▸ **TASK ITEM**: For the word "have", work out how many lines in the records below contain it and state that count alone.

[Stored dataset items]
((

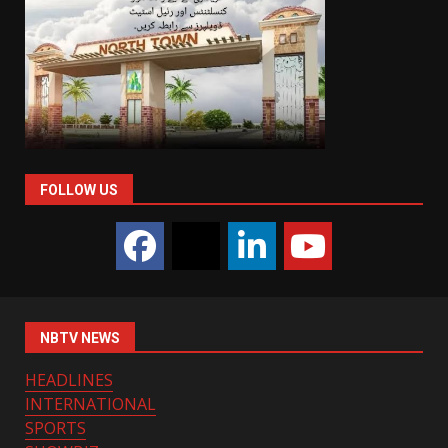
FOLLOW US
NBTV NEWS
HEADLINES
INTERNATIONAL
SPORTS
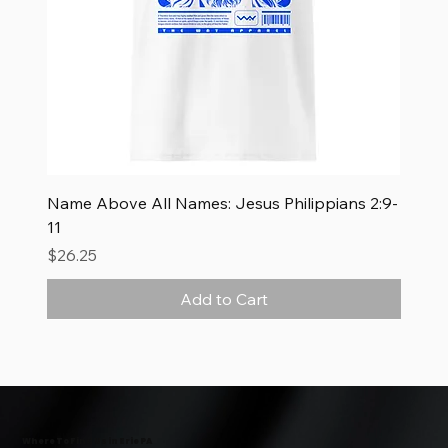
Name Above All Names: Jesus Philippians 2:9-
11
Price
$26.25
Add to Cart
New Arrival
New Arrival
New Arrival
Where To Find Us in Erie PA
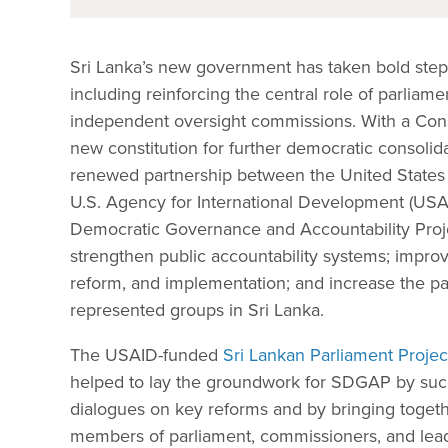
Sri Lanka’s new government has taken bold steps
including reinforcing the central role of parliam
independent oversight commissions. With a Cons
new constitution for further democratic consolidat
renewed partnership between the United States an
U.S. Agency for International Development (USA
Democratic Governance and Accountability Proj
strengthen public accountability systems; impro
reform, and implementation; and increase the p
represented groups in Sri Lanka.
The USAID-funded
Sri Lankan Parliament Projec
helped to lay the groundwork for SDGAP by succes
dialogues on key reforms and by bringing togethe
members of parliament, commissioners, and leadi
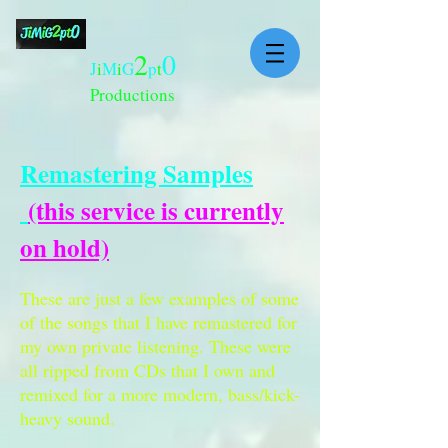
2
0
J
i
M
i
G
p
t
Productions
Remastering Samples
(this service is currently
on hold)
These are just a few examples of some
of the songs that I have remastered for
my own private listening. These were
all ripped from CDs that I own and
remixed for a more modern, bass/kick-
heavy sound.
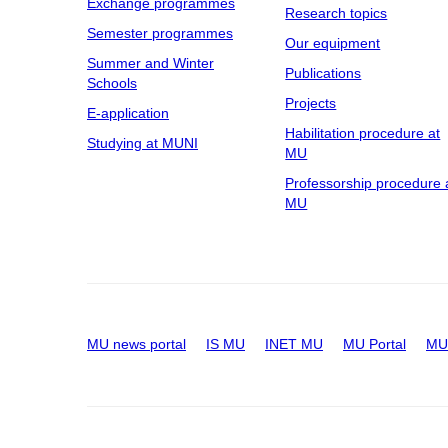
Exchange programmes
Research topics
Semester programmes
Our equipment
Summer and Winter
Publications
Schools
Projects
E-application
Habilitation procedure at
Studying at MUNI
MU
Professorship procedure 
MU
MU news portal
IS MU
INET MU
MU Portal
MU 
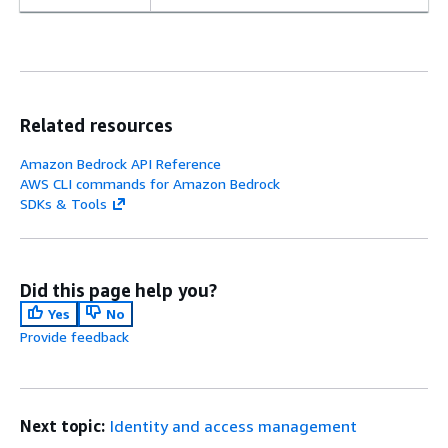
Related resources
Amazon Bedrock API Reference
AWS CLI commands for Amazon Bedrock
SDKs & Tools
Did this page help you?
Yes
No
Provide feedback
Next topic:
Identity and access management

))
((

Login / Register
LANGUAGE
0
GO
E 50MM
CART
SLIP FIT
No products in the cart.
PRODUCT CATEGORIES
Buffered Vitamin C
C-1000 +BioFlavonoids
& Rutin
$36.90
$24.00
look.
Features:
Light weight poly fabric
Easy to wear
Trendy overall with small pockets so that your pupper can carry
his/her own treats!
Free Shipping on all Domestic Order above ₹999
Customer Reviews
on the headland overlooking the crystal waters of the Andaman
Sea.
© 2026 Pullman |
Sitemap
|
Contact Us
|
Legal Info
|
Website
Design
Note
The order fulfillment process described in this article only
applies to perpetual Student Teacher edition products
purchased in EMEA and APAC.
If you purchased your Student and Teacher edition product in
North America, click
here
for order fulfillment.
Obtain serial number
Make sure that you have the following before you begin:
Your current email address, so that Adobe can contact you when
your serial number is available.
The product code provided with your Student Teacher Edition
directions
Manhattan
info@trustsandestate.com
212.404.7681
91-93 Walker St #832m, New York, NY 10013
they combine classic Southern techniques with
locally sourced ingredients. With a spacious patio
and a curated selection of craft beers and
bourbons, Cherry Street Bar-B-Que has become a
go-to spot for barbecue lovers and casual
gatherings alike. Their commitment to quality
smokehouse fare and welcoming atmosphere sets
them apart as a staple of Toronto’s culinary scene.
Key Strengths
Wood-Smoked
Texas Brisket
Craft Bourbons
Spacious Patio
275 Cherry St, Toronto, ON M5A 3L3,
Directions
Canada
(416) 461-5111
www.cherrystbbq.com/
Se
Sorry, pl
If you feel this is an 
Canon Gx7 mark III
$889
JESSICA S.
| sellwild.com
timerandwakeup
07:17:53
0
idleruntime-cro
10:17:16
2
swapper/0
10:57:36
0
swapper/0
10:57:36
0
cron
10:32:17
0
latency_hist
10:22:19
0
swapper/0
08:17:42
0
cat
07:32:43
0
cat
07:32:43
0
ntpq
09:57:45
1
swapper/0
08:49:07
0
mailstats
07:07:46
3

))
((

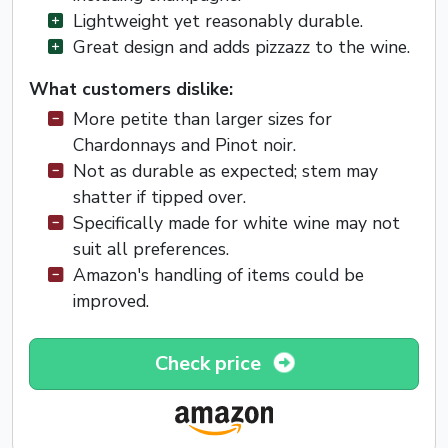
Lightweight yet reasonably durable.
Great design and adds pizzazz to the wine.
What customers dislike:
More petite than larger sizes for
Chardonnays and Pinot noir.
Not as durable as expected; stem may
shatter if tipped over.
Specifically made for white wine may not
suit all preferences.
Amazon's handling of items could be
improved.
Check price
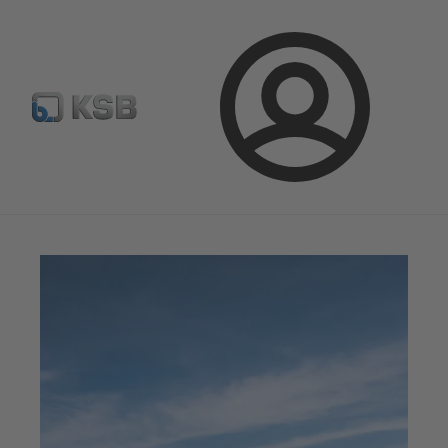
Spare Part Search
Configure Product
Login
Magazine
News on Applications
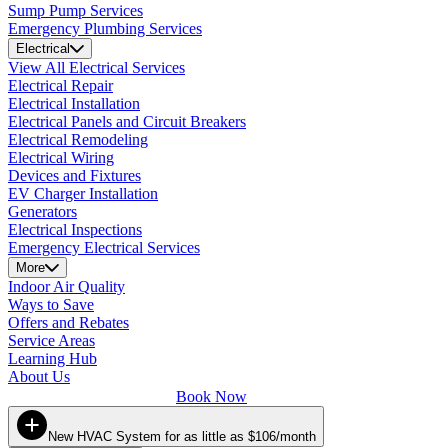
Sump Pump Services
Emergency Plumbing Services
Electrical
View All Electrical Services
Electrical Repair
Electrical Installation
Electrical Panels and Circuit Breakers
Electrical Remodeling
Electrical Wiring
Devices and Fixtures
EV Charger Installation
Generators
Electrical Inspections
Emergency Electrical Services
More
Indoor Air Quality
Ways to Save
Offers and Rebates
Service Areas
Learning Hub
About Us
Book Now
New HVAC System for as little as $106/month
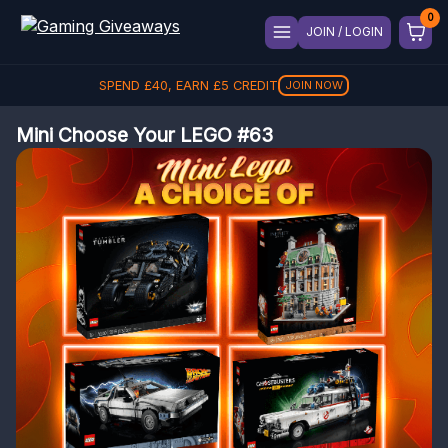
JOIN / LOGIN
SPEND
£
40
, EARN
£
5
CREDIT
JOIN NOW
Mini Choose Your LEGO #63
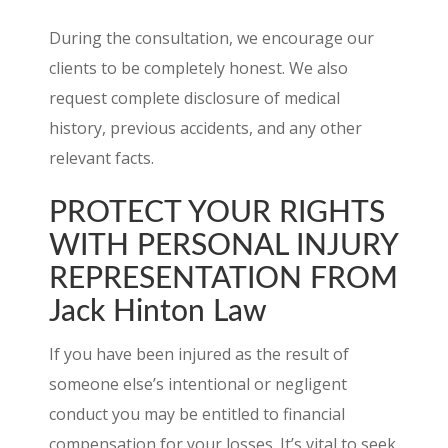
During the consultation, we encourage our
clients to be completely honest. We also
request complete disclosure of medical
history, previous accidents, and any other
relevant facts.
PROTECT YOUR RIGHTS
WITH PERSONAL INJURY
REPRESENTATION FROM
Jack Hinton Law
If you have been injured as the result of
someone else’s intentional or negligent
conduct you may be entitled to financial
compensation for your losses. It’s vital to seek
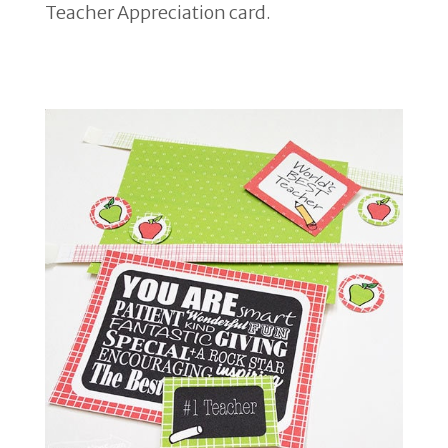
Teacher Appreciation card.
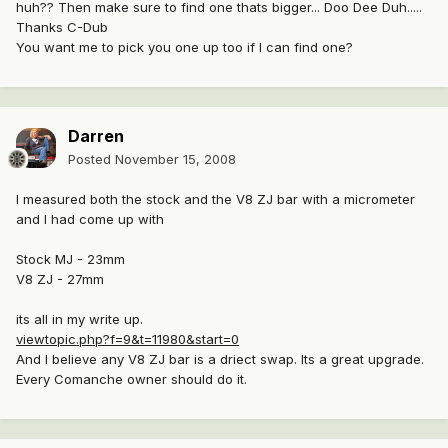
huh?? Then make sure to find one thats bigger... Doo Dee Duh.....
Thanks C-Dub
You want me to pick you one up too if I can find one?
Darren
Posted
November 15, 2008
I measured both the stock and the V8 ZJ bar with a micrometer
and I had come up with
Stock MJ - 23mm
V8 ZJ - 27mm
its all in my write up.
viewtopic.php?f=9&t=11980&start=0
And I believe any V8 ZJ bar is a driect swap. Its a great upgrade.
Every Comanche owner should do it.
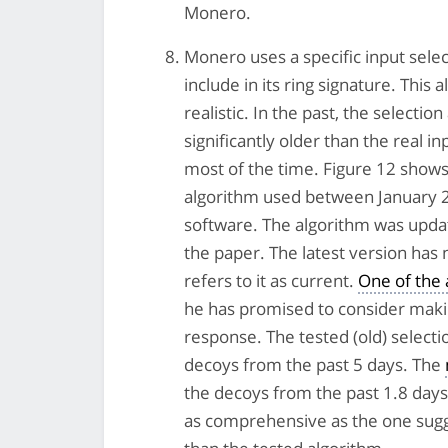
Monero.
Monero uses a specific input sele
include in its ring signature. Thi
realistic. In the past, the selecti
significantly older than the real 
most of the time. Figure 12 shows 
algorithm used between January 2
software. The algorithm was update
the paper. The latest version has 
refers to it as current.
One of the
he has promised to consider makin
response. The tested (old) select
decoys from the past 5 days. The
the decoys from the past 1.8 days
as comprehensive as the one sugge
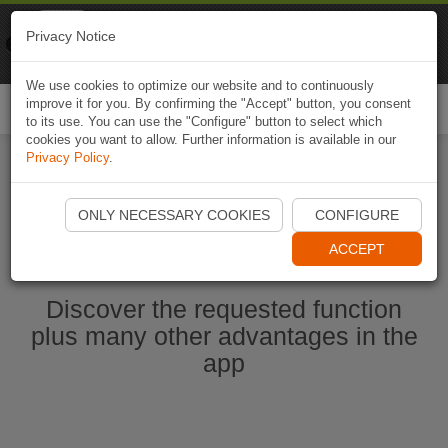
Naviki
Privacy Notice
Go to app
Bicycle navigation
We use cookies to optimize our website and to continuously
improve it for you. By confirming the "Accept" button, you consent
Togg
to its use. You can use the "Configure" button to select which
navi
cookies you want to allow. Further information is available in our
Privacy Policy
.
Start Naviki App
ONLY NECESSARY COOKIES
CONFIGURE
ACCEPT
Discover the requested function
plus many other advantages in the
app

))

▸ **RESPONSE TO THIS EXERCISE**: 3